数秒、気まずい沈黙が部屋を漂った。あまりに静かで、アンドロイドの寝息が聞こえてくるような気もした。
「……でも」
咲が切り出した。このさい、何が「でも」なのかは触れないでおこう。
「でも、その子を起こす…っていうのは、二人も同じ意見なのよね?」
「ああ」
「ん、まあな」
そういって僕らは少し笑った。そうやっていると気が軽くなったのか分からないが、僕は突然ひらめいた。少し金はかかるけど…これなら。
「なあ、ケイに相談しにいかないか?」
そう提案すると、二人は一瞬固まり、
「あ…そっか、そうだよね。最近会ってないから全然思いつかなかった」
「まあ、アイツんとこ行くのが一番妥当っていや妥当だな。金はどうすんの?」
「それは…会ってから考えるよ。どっちみち医者にかからなきゃなんだし、ケイの腕は信頼できる」
「ヘルメットどうすんの? アイツ医者だけど、さすがにコレ取り外しはしねえだろ」
まだその問題が残っていた。考えたが、何も妙案が思いつかない。
「やっぱ、おじさんに……」
「だ、だよな」
「まあ、それ以外に方法もないから」
僕らは可哀そうなアンドロイドを一瞥した。起きる前に事故死したらどうしよう。
「じ、じゃ、決まりね。いつ行く?」
気を取り直したように、咲が机の引き出しから手帳を取り出した。しっかり者の彼女は僕らの仕事のスケジュールまで管理してくれているのだ。
「んーと、今度のあたしたちの休みは…次の金曜日。あと四日後ね」
僕らはなるべく、月一の休日がかぶるように会社に申請している。三人とも課がが違う上に人手もそれなりに足りているので、その申請もわりと受け入れられていた。今月も三人一緒の休日となっている。
「四日か。大丈夫かな」
「何とかなるんじゃないの? 少なくとも三日間は普通に眠り続けてたんでしょ?」
「まあね」
「なんか久しぶりに面白いなあ」
硝がニヤニヤしながら呟いた。咲に「不健全」と言われて顔を引き締めようとしていたけど、それでも楽しそうなのが隣から伝わってきた。思わず苦笑いがこぼれてしまった。

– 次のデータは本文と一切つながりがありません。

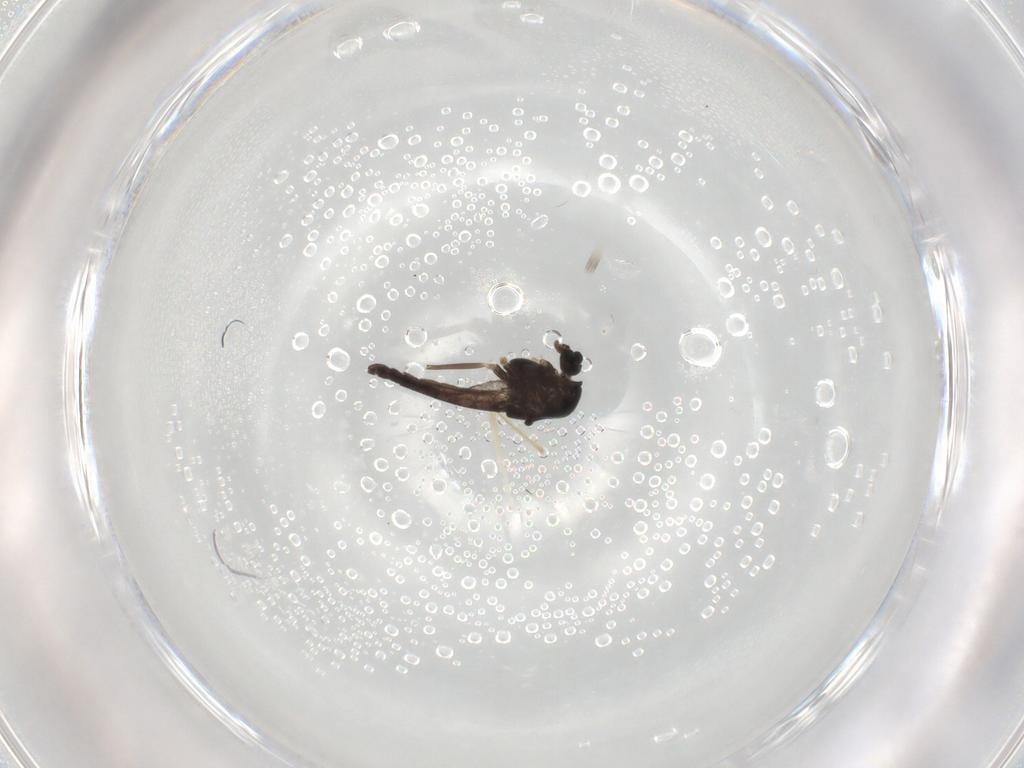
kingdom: Animalia
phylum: Arthropoda
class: Insecta
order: Diptera
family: Chironomidae
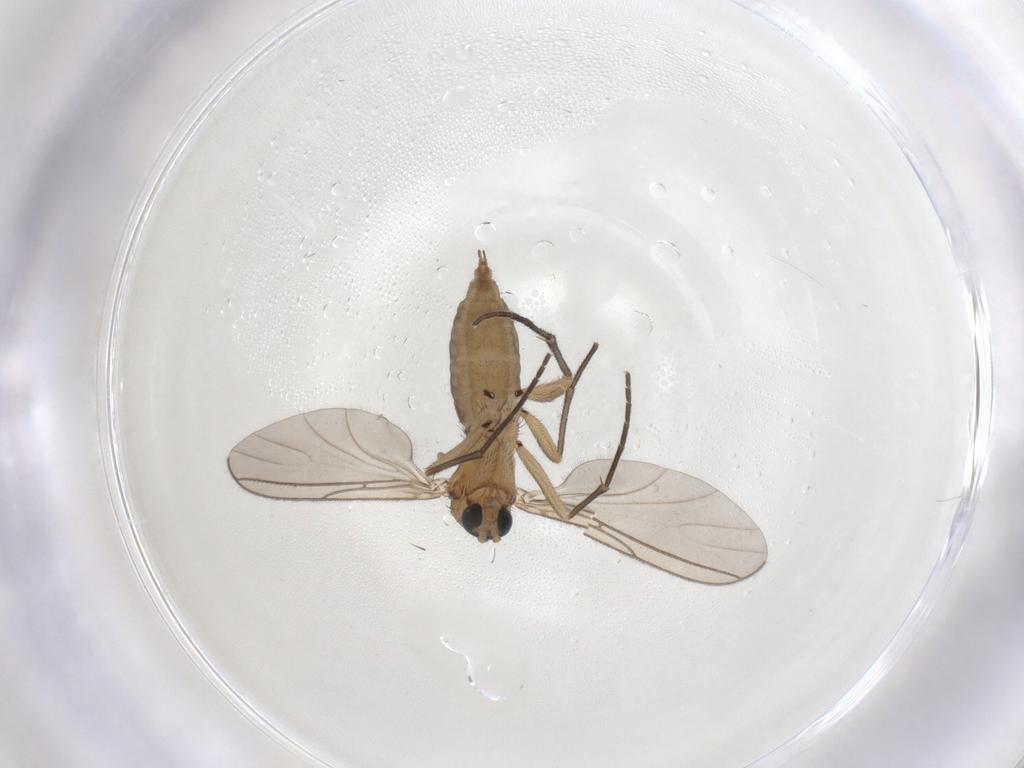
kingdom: Animalia
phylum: Arthropoda
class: Insecta
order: Diptera
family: Sciaridae
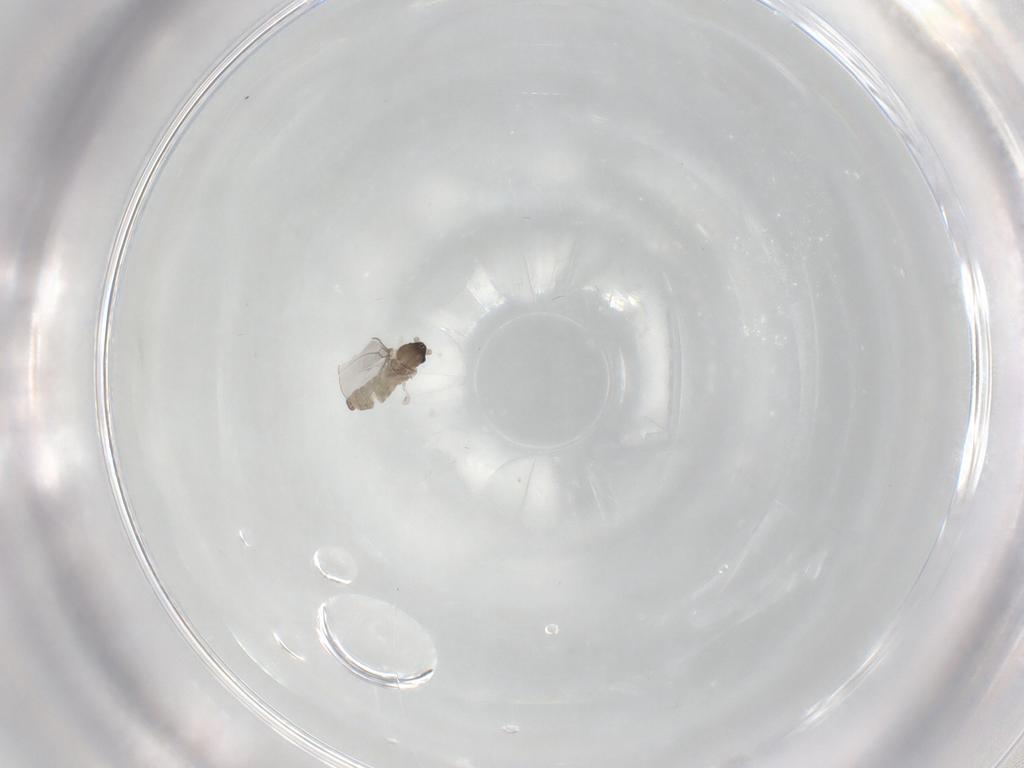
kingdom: Animalia
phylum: Arthropoda
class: Insecta
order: Diptera
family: Cecidomyiidae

「もう。よく考えれば結構深刻なんだから。玖円も先輩にバレないようにしてよね。笑い事じゃないのよ?」
「咲、くち」
「え?」
僕の指摘に、咲はキョトンとした。彼女の口はわずかにほころんでいる、なんだかんだで、楽しいんだな。
「笑ってるよ、くちが」
「う、わ、笑ってないっ」
慌てて口をとがらせ、彼女は拗ねたようにうつむいた。しっかりしているのか、幼いのかよくわからない。

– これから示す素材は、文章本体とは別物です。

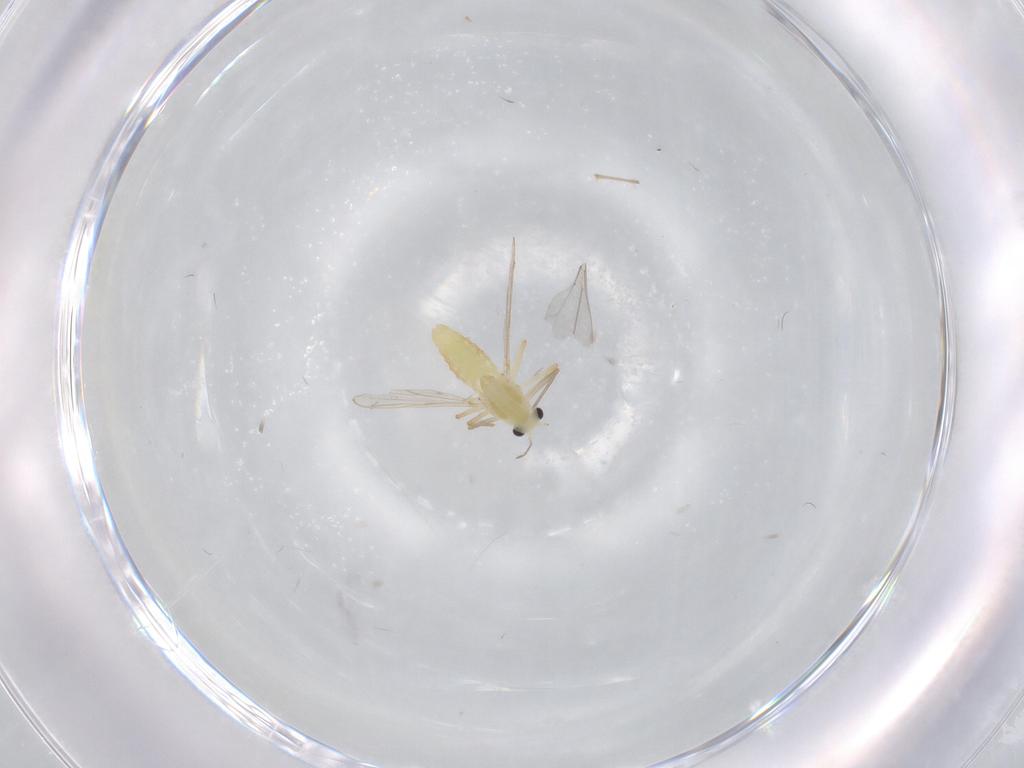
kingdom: Animalia
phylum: Arthropoda
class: Insecta
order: Diptera
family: Chironomidae
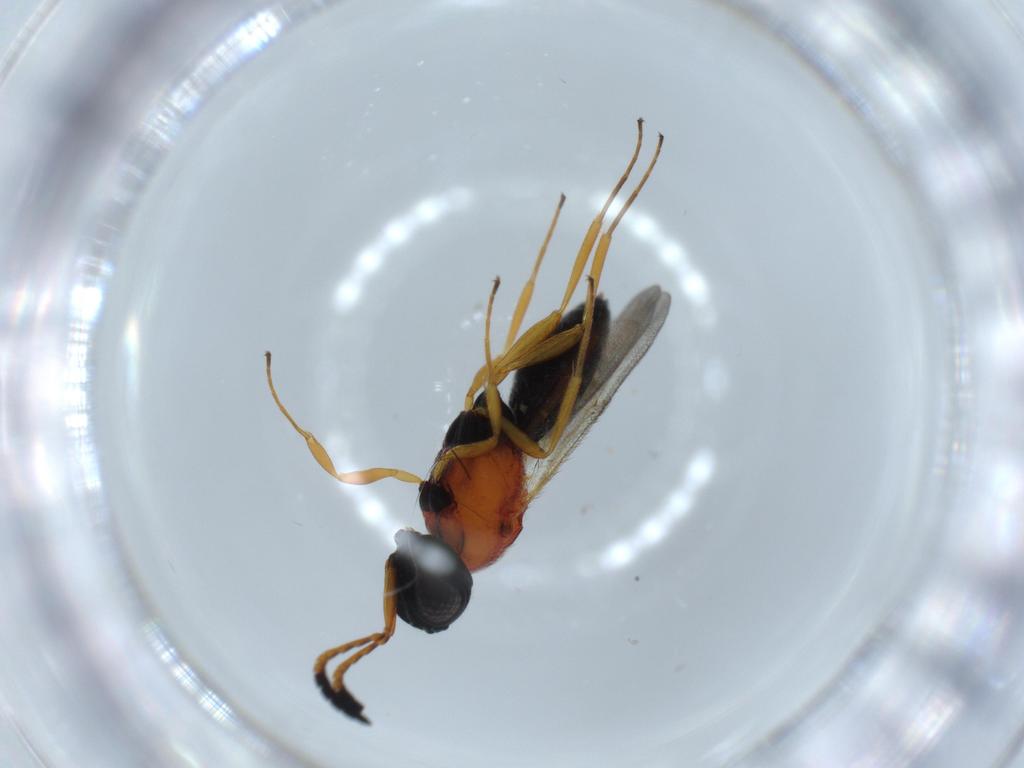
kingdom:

「と、とにかく、四日後ね。それまでその子はあたしの部屋で管理してるから」
「異議なーし」
「わかった」
僕と硝の答えを聞いて満足そうに機嫌を直した咲は、「会議終了。出てった出てった」と僕らを部屋の外へ追いやった。
「お?」
部屋から出てすぐ、硝が何かに気づいた。ドアを閉めかけた咲も、自分たちの部屋に戻ろうとした僕も、動きを止める。
「どうした?」
「咲、お前の部屋にはアンドロイドが寝てんだよな?」
「うん。さっき見たでしょ」
咲が答えると、硝が途端に舞い上がった。あ、もしかしてこいつ。
「え、じゃあ寝るとこなくね⁉ なんならオレのベッドにあがっ!……じょう、冗談だか、ら」
………どこまでも不健全なヤツだな。
聞いてみれば、しばらくの間、咲はおじさんの部屋を貸してもらうらしい。おじさんはソファで寝るらしかった。ちょっと申し訳なかったので、朝おじさんにお詫び申し上げると、
「なに、構わんよ。人が増えるのは賑やかになっていいじゃないか」
「いやでも、僕がここで寝るんで、おじさんは僕のベッドを…」
「バカヤロウ。オレの体があんな小さいベッドにはまるか」
ううん。それは言える。でも、やっぱりここで寝てもらうのは申し訳ない。
「なら、おじさんは自室で、咲を僕の…」
「阿呆。そんなことしたらお前、咲と硝二人で寝かすことになるだろ」
ああ、それはヤバイ。かなりヤバイ。
結局、おじさんはアンドロイドが起きるまではソファで夜を過ごしてもらうことになった。